Data shown:
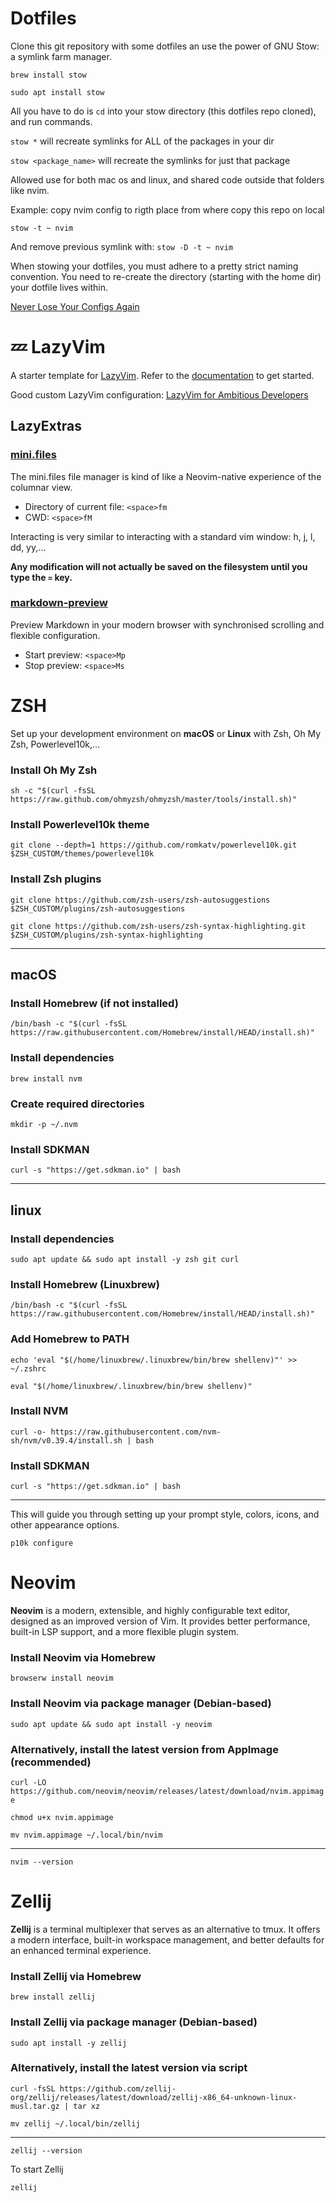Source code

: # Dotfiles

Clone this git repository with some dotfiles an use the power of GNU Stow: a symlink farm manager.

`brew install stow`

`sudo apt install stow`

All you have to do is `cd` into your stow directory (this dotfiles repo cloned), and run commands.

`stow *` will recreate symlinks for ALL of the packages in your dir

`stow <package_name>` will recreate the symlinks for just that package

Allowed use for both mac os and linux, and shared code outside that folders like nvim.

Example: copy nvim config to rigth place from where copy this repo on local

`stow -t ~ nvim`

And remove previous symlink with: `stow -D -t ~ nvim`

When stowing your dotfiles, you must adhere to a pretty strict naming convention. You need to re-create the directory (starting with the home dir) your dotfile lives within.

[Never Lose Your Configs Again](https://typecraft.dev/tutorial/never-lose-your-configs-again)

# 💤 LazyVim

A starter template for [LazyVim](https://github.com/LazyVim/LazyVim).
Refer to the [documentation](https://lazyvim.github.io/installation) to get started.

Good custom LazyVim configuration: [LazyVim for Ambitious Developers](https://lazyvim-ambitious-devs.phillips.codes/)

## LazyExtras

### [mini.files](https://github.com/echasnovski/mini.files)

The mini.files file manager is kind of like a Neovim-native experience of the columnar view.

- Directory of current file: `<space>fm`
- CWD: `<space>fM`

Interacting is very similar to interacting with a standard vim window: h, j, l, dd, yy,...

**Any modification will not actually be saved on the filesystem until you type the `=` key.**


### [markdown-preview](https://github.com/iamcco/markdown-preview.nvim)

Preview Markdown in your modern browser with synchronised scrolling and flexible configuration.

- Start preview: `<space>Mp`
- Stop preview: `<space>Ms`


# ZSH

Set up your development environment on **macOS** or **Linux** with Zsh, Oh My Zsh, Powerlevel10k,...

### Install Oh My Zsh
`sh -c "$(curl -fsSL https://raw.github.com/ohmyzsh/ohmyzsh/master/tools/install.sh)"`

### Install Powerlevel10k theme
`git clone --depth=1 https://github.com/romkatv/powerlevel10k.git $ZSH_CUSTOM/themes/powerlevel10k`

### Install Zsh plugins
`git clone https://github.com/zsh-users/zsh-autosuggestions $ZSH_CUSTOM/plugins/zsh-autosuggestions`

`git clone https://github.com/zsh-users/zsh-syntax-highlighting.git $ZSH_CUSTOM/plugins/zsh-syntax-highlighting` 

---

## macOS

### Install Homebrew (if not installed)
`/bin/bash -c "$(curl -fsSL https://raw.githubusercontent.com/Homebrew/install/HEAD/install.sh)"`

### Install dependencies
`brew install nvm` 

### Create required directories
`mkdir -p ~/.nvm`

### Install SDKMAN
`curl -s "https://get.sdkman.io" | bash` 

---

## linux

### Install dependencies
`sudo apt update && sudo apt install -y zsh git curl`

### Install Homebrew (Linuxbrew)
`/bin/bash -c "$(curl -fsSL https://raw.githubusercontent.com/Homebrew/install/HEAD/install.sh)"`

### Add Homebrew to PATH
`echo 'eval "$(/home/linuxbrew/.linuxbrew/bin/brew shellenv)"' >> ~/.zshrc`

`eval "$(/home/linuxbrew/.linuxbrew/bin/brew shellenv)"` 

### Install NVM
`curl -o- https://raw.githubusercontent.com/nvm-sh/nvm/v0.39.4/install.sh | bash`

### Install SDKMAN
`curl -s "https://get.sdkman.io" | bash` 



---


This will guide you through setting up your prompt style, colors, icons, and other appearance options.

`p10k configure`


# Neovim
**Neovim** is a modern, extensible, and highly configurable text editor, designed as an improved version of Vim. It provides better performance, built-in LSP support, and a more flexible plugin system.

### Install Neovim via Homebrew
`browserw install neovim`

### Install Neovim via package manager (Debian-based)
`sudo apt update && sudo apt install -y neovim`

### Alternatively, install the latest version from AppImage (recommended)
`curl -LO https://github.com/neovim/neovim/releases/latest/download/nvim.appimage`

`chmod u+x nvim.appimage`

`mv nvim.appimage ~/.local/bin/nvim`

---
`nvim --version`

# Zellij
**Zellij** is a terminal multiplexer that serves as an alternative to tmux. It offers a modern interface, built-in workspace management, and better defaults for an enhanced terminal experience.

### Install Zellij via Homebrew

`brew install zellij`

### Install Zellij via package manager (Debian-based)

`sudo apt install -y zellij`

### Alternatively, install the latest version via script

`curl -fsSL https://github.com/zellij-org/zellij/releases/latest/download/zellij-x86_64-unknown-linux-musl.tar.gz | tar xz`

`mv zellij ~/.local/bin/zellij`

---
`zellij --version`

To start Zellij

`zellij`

What the task asks:
Reproduce the source text of all the material, swapping "terminal multiplexer" for "terminal session manager" and leaving everything else as it is. Omit the pictures from your answer.

Finished exercise:
Source code

: # Dotfiles

Clone this git repository with some dotfiles an use the power of GNU Stow: a symlink farm manager.

`brew install stow`

`sudo apt install stow`

All you have to do is `cd` into your stow directory (this dotfiles repo cloned), and run commands.

`stow *` will recreate symlinks for ALL of the packages in your dir

`stow <package_name>` will recreate the symlinks for just that package

Allowed use for both mac os and linux, and shared code outside that folders like nvim.

Example: copy nvim config to rigth place from where copy this repo on local

`stow -t ~ nvim`

And remove previous symlink with: `stow -D -t ~ nvim`

When stowing your dotfiles, you must adhere to a pretty strict naming convention. You need to re-create the directory (starting with the home dir) your dotfile lives within.

[Never Lose Your Configs Again](https://typecraft.dev/tutorial/never-lose-your-configs-again)

# 💤 LazyVim

A starter template for [LazyVim](https://github.com/LazyVim/LazyVim).
Refer to the [documentation](https://lazyvim.github.io/installation) to get started.

Good custom LazyVim configuration: [LazyVim for Ambitious Developers](https://lazyvim-ambitious-devs.phillips.codes/)

## LazyExtras

### [mini.files](https://github.com/echasnovski/mini.files)

The mini.files file manager is kind of like a Neovim-native experience of the columnar view.

- Directory of current file: `<space>fm`
- CWD: `<space>fM`

Interacting is very similar to interacting with a standard vim window: h, j, l, dd, yy,...

**Any modification will not actually be saved on the filesystem until you type the `=` key.**


### [markdown-preview](https://github.com/iamcco/markdown-preview.nvim)

Preview Markdown in your modern browser with synchronised scrolling and flexible configuration.

- Start preview: `<space>Mp`
- Stop preview: `<space>Ms`


# ZSH

Set up your development environment on **macOS** or **Linux** with Zsh, Oh My Zsh, Powerlevel10k,...

### Install Oh My Zsh
`sh -c "$(curl -fsSL https://raw.github.com/ohmyzsh/ohmyzsh/master/tools/install.sh)"`

### Install Powerlevel10k theme
`git clone --depth=1 https://github.com/romkatv/powerlevel10k.git $ZSH_CUSTOM/themes/powerlevel10k`

### Install Zsh plugins
`git clone https://github.com/zsh-users/zsh-autosuggestions $ZSH_CUSTOM/plugins/zsh-autosuggestions`

`git clone https://github.com/zsh-users/zsh-syntax-highlighting.git $ZSH_CUSTOM/plugins/zsh-syntax-highlighting` 

---

## macOS

### Install Homebrew (if not installed)
`/bin/bash -c "$(curl -fsSL https://raw.githubusercontent.com/Homebrew/install/HEAD/install.sh)"`

### Install dependencies
`brew install nvm` 

### Create required directories
`mkdir -p ~/.nvm`

### Install SDKMAN
`curl -s "https://get.sdkman.io" | bash` 

---

## linux

### Install dependencies
`sudo apt update && sudo apt install -y zsh git curl`

### Install Homebrew (Linuxbrew)
`/bin/bash -c "$(curl -fsSL https://raw.githubusercontent.com/Homebrew/install/HEAD/install.sh)"`

### Add Homebrew to PATH
`echo 'eval "$(/home/linuxbrew/.linuxbrew/bin/brew shellenv)"' >> ~/.zshrc`

`eval "$(/home/linuxbrew/.linuxbrew/bin/brew shellenv)"` 

### Install NVM
`curl -o- https://raw.githubusercontent.com/nvm-sh/nvm/v0.39.4/install.sh | bash`

### Install SDKMAN
`curl -s "https://get.sdkman.io" | bash` 



---


This will guide you through setting up your prompt style, colors, icons, and other appearance options.

`p10k configure`


# Neovim
**Neovim** is a modern, extensible, and highly configurable text editor, designed as an improved version of Vim. It provides better performance, built-in LSP support, and a more flexible plugin system.

### Install Neovim via Homebrew
`browserw install neovim`

### Install Neovim via package manager (Debian-based)
`sudo apt update && sudo apt install -y neovim`

### Alternatively, install the latest version from AppImage (recommended)
`curl -LO https://github.com/neovim/neovim/releases/latest/download/nvim.appimage`

`chmod u+x nvim.appimage`

`mv nvim.appimage ~/.local/bin/nvim`

---
`nvim --version`

# Zellij
**Zellij** is a terminal session manager that serves as an alternative to tmux. It offers a modern interface, built-in workspace management, and better defaults for an enhanced terminal experience.

### Install Zellij via Homebrew

`brew install zellij`

### Install Zellij via package manager (Debian-based)

`sudo apt install -y zellij`

### Alternatively, install the latest version via script

`curl -fsSL https://github.com/zellij-org/zellij/releases/latest/download/zellij-x86_64-unknown-linux-musl.tar.gz | tar xz`

`mv zellij ~/.local/bin/zellij`

---
`zellij --version`

To start Zellij

`zellij`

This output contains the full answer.